Un giorno scioperano i piemontesi, il giorno dopo gli emiliani, poi tocca ai toscani e via di seguito nelle altre regioni, in tutti i megastore Ikea della penisola. L’agosto di lotta degli oltre seimila addetti della multinazionale è una promessa mantenuta, dopo la rottura di fine luglio delle trattative, e di fronte alla riconfermata volontà della direzione aziendale di cancellare il contratto integrativo. Quello che permette alla grande maggioranza dei dipendenti – circa il 70% di loro ha contratti part-time dalle 20 alle 28 ore settimanali – di prendere in busta dai 900 ai 1.200 euro, quando la paga base oscilla dai 600 agli 850 euro.
A Collegno nel torinese si sono fermati tre volte nelle ultime due settimane. Poi hanno consegnato allo “store manager” un impegno scritto a presentarsi al tavolo delle trattative anche a ferragosto. Ma solo a patto che l’azienda cambi la proposta di rivedere al ribasso sia il premio aziendale – una parte fissa dello stipendio – che le maggiorazioni festive e domenicali.

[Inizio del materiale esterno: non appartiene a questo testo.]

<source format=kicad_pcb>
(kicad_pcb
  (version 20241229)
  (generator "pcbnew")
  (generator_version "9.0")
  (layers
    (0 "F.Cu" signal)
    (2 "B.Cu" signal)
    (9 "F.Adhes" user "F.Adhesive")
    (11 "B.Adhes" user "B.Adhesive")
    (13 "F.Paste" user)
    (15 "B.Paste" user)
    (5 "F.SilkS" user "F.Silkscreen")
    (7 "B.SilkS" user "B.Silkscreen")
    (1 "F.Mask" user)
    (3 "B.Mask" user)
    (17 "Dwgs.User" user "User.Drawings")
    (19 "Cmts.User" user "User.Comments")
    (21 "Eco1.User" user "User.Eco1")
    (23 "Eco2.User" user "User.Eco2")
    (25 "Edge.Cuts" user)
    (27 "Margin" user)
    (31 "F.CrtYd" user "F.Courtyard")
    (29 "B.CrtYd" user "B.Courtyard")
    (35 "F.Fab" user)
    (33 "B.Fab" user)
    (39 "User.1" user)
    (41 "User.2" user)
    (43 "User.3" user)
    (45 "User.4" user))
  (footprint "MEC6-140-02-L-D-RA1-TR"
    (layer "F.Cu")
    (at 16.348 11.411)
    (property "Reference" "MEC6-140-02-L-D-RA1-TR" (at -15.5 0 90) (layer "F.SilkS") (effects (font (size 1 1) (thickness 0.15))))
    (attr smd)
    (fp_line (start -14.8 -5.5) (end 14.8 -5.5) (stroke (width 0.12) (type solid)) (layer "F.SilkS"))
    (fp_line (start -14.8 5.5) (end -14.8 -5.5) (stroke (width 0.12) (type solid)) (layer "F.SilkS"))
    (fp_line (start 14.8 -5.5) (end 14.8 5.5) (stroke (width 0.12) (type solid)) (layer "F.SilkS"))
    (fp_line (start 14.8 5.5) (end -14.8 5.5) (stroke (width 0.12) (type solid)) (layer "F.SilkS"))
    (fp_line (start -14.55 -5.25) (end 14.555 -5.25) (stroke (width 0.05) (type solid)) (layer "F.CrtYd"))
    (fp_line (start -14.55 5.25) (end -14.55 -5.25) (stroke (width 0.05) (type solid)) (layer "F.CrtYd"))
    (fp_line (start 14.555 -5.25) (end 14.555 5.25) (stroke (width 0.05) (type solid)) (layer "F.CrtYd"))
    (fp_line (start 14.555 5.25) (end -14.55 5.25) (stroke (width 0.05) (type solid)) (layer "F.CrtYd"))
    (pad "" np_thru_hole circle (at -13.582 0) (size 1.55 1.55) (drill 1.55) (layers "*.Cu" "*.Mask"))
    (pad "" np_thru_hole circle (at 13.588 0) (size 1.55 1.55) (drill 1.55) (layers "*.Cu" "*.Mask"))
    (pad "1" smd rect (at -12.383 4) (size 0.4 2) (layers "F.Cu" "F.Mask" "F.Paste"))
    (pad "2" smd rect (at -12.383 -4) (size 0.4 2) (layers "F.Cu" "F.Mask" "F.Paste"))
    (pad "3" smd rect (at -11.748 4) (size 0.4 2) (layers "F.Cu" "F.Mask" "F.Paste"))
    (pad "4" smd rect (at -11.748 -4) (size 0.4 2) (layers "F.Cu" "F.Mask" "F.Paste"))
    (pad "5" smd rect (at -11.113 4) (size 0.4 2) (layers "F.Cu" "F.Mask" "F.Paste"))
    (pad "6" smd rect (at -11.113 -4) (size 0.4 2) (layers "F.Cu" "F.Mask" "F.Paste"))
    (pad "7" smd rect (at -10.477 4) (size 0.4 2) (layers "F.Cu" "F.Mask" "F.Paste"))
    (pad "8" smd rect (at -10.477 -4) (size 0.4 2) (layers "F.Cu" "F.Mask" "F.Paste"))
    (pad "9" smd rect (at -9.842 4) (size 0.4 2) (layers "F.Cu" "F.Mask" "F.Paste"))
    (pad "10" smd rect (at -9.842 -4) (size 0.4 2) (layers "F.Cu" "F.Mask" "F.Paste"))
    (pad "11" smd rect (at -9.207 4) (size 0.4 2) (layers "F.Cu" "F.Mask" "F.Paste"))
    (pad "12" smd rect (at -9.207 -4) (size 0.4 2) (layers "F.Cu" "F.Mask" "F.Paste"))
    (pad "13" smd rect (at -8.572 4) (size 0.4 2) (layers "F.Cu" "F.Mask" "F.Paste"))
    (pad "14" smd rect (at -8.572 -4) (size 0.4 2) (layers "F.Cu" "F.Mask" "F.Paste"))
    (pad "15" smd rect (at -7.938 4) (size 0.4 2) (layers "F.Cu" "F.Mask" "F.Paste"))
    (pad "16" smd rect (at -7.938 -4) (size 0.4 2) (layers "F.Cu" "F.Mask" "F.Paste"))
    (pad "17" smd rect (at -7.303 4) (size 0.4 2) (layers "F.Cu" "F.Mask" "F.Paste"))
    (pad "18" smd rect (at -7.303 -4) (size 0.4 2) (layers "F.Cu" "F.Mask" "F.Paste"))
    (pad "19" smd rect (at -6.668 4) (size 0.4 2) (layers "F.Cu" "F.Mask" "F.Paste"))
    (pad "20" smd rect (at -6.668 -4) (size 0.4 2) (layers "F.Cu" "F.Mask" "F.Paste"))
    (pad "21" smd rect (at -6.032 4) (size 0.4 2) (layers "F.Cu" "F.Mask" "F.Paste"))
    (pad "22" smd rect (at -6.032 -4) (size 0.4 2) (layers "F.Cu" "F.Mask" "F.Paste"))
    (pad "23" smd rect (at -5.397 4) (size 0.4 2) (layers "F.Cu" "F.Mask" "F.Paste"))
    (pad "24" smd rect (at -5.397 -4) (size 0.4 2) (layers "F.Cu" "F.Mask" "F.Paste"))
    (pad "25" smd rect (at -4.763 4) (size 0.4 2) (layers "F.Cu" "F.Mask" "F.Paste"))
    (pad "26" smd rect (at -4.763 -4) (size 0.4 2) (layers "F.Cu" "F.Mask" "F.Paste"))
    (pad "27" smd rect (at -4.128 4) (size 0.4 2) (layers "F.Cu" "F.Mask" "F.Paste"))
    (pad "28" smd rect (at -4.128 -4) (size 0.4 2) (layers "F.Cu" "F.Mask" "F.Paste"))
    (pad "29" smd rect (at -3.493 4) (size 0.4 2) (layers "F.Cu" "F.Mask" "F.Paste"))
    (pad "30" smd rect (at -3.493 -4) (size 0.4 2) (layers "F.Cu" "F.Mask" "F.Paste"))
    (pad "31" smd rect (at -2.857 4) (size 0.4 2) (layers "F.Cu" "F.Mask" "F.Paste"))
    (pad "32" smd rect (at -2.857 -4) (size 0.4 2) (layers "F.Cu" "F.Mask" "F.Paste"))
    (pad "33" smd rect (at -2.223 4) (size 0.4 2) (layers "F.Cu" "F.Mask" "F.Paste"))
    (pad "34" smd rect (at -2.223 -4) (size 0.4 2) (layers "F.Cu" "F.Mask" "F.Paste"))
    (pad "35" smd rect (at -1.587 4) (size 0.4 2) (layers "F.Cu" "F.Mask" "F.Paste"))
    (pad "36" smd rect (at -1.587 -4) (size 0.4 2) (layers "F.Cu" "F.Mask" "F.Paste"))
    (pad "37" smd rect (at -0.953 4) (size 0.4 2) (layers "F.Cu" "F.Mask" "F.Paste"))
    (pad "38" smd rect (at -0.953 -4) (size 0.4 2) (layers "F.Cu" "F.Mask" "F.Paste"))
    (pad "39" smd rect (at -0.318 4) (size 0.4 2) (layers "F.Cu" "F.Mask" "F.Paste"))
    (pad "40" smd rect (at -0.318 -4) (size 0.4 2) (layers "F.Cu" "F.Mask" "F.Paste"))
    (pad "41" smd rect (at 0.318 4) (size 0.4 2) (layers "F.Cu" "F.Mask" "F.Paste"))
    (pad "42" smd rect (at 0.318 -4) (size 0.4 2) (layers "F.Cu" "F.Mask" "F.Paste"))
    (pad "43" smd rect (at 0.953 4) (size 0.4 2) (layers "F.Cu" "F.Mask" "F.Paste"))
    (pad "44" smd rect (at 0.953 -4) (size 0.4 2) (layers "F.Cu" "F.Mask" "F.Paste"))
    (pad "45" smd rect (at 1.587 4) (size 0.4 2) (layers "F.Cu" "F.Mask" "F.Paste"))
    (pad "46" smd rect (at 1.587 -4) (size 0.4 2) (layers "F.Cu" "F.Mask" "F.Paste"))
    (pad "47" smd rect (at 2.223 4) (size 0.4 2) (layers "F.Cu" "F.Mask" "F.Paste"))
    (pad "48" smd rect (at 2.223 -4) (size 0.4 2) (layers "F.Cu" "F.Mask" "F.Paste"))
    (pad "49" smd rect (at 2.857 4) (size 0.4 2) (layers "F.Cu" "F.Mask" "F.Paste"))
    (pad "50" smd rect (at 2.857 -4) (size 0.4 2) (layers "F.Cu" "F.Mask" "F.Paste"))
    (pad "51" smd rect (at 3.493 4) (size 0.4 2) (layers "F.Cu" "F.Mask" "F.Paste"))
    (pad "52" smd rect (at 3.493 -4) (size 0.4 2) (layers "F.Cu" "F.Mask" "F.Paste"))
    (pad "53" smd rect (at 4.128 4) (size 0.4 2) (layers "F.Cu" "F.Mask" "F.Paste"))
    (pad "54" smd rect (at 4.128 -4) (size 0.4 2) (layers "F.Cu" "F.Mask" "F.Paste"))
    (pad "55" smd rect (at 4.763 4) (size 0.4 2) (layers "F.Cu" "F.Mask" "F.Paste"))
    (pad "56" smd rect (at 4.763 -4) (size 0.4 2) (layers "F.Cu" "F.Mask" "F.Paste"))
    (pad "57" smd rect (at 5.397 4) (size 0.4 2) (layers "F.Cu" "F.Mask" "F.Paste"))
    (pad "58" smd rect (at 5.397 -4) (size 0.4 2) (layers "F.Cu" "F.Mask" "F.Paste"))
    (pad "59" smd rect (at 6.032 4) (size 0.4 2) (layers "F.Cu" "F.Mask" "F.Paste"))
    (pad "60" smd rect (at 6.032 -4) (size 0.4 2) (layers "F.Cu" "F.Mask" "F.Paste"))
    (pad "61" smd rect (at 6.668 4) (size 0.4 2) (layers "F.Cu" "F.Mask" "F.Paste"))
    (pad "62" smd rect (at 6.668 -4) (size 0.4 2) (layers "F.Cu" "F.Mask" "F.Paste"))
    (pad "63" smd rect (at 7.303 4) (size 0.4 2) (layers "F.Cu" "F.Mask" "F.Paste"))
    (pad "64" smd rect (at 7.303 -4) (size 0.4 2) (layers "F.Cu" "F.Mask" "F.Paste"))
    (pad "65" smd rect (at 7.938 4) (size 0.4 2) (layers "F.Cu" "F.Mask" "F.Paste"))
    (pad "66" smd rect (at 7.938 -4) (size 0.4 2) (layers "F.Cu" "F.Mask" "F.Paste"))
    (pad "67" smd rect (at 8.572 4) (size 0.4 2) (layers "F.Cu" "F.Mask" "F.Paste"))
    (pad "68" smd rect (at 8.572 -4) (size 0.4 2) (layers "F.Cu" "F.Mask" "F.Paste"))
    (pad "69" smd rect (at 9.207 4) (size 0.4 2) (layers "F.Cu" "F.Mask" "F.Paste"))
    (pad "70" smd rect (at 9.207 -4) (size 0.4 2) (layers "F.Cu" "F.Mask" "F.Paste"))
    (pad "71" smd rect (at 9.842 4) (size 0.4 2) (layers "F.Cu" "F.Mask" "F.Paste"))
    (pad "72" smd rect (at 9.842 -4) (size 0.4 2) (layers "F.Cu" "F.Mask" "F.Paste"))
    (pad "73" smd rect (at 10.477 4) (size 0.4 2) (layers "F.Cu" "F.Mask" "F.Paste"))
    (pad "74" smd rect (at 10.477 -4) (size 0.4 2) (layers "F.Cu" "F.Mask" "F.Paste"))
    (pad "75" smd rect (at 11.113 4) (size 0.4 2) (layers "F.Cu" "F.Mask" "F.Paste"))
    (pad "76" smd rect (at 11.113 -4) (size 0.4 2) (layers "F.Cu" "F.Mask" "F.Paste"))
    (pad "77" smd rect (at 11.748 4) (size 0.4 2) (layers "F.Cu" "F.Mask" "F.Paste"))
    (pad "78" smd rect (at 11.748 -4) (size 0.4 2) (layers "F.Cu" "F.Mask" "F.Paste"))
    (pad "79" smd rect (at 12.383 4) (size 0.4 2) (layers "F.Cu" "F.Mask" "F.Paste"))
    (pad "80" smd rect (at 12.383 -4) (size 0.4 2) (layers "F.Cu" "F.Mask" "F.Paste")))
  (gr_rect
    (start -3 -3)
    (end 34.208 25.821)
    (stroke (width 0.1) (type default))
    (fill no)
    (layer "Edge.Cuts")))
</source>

A Bologna nel megastore di Casalecchio di Reno la protesta si è concentrata all’inizio di questa settimana, con due fermate consecutive e presidi fissi per tutti i turni di lavoro. Proprio partendo dal lavoro è venuta l’idea di affiggere, sul cavalcavia che sovrasta l’asse attrezzato all’altezza dell’Ikea felsinea, un lungo striscione con l’articolo 36 della Costituzione: quello relativo al diritto dei lavoratori a una giusta retribuzione. Per i prossimi giorni c’è il progetto di trasferire la protesta nel cuore di Bologna, con un flash mob-girotondo in piazza Maggiore, in occasione di una delle ultime proiezioni dei film all’aperto che raccolgono sempre un buon pubblico.

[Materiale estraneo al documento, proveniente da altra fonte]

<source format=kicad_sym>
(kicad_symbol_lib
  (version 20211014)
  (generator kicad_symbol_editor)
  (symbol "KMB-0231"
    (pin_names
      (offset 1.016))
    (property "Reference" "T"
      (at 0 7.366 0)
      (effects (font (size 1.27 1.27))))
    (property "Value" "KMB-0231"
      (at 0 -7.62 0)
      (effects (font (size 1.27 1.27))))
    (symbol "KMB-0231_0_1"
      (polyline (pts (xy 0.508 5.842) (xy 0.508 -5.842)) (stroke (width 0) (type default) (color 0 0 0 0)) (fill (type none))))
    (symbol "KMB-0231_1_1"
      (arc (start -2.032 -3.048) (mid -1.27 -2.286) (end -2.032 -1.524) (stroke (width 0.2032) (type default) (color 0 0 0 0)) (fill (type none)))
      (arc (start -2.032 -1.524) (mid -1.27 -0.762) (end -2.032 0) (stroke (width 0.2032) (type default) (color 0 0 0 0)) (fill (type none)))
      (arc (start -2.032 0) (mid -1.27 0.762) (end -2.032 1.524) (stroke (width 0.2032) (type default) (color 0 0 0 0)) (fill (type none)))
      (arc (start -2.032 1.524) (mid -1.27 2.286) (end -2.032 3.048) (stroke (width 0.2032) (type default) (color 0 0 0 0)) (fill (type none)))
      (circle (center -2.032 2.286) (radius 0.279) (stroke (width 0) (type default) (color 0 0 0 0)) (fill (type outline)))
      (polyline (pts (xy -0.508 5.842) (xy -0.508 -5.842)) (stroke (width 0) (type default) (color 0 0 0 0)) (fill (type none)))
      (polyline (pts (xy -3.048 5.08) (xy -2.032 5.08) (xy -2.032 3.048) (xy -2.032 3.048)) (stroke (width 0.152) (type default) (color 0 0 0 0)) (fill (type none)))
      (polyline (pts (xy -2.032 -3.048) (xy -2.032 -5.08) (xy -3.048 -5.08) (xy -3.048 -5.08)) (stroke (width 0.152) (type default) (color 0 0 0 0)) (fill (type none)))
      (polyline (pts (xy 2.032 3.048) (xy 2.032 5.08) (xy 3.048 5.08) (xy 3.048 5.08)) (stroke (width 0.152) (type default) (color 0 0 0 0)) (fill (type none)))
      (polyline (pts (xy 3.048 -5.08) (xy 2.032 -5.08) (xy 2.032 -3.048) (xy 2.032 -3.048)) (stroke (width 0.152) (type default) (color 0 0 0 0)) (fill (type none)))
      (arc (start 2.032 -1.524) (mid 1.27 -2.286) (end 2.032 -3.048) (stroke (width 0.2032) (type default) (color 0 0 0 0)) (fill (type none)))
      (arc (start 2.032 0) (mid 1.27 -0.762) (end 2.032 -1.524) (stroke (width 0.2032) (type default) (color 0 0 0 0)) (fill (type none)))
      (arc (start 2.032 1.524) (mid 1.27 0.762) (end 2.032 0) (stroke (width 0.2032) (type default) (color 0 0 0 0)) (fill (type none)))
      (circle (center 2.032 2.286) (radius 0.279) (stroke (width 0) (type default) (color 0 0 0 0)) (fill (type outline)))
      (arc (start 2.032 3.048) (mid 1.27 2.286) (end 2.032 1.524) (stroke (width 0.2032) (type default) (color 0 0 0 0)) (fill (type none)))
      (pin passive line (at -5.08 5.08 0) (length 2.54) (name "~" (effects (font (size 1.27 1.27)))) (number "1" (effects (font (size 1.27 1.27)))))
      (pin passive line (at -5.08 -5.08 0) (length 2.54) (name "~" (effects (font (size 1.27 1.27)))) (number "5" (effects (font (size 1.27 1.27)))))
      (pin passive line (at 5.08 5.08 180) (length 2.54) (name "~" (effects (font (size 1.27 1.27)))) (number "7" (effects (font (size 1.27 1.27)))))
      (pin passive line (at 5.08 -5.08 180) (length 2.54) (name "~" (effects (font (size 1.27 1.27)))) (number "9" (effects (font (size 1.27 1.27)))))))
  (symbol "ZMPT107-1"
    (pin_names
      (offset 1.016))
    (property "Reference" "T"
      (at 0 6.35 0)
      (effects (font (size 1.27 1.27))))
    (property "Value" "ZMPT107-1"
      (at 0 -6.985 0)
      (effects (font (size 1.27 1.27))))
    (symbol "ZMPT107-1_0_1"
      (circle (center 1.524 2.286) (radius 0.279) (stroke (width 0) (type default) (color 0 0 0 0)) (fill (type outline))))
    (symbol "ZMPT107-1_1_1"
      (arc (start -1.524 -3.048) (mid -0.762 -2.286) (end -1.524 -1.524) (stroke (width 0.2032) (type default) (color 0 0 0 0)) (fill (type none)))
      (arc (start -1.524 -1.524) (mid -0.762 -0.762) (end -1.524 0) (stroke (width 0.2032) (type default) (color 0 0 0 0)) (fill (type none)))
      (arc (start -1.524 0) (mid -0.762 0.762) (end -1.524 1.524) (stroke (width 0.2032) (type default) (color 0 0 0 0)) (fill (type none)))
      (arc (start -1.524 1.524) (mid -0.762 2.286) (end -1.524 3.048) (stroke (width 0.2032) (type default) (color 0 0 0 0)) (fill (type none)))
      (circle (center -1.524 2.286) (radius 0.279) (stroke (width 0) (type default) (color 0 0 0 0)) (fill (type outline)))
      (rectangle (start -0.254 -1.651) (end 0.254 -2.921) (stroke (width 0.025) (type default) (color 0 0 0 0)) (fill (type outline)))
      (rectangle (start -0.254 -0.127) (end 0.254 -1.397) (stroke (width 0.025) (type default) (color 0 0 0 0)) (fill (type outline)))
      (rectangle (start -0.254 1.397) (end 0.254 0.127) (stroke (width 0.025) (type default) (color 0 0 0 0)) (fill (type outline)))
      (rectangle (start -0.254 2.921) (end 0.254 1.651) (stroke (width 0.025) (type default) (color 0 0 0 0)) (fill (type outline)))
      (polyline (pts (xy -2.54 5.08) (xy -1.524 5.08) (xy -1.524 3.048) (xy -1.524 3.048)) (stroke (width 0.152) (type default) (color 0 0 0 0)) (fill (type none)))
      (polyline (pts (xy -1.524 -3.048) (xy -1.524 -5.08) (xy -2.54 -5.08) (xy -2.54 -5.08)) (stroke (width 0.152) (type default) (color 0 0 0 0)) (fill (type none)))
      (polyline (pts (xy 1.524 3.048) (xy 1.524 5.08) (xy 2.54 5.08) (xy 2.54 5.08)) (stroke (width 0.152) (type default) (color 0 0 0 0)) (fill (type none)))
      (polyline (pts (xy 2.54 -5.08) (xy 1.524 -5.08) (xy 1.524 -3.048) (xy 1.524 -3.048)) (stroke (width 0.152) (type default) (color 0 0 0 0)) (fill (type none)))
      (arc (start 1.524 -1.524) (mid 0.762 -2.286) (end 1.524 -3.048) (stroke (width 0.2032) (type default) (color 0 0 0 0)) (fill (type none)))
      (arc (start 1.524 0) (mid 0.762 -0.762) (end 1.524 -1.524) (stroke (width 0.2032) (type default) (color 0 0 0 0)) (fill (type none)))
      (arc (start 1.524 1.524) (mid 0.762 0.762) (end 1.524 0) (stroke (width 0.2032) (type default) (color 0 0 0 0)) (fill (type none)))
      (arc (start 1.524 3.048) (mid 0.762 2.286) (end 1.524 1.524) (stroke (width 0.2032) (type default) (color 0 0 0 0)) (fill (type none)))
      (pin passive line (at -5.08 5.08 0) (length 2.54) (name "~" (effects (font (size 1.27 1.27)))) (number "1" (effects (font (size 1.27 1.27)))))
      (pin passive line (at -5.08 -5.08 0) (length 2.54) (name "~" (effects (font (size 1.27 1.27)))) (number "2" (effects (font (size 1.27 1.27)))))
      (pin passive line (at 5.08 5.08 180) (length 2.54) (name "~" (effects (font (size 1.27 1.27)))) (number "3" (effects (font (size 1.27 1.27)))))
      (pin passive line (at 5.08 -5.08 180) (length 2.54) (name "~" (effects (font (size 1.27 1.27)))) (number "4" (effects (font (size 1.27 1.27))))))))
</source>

Ieri la protesta contro la multinazionale si è svolta per l’intera giornata nel piazzale davanti all’Ikea di Sesto Fiorentino, alle porte del capoluogo. Sciopero come sempre unitario, con la bandiere di Filcams Cgil, Fisascat Cisl e Uiltucs ben esposte davanti a un magastore rimasto aperto solo grazie alla massiccia trasfusione di lavoratori interinali, prenotati per tempo dal management.
“Con Ikea i rapporti sono sempre stati buoni – riepiloga Ilaria Paolini della Filcams – ma questa volta l’azienda, disdettando unilateralmente il contratto integrativo, sta compromettendo la trattativa. E non vuole prendere in considerazione le proposte dei rappresentanti dei lavoratori”. In particolare, spiegano i delegati sindacali, Ikea deve togliere dal tavolo il progetto di un premio aziendale rimodulato in due parti, di cui una fissa “assorbibile” nei futuri, ipotetici aumenti di contratto, e una parte da erogare solo aderendo a un nuovo sistema di gestione dei turni. “Siamo disponibili a trattare sui turni – rispondono i lavoratori – ma i 60 euro fissi mensili del premio aziendale, riconosciuti nell’integrativo che Ikea vuole disdettare, non vanno toccati”.
Di fronte alle proposte aziendali, Filcams & c. sono pronti a discutere anche per migliorare il trattamento relativo alle domeniche e agli altri giorni festivi. E’ l’altro nodo da sciogliere della vertenza, visto che rispetto al passato il progetto di Ikea è quello di tagliare drasticamente le maggiorazioni salariali nei dì di festa. Che però sono essenziali, agli occhi dei lavoratori, per rendere un po’ più corposa la busta paga, facendola arrivare ai 1.000, 1.200 euro mensili a seconda del part time di ogni singolo addetto.
A fine giornata si fanno i conti. L’adesione allo sciopero a Sesto Fiorentino è stata di oltre l’80%. Nonostante che il punto vendita sia rimasto aperto, i lavoratori non demordono: “Per giustificare la disdetta dell’integrativo – ricorda Angela Venditti della Fisascat Cisl – hanno detto che negli ultimi tre anni sono andati in perdita. Ma non è vero. Poi hanno anticipato che nei prossimi anni apriranno altri dieci punti vendita in Italia. Ed è per questo che vogliono tagliare, già da oggi, le nostre paghe”.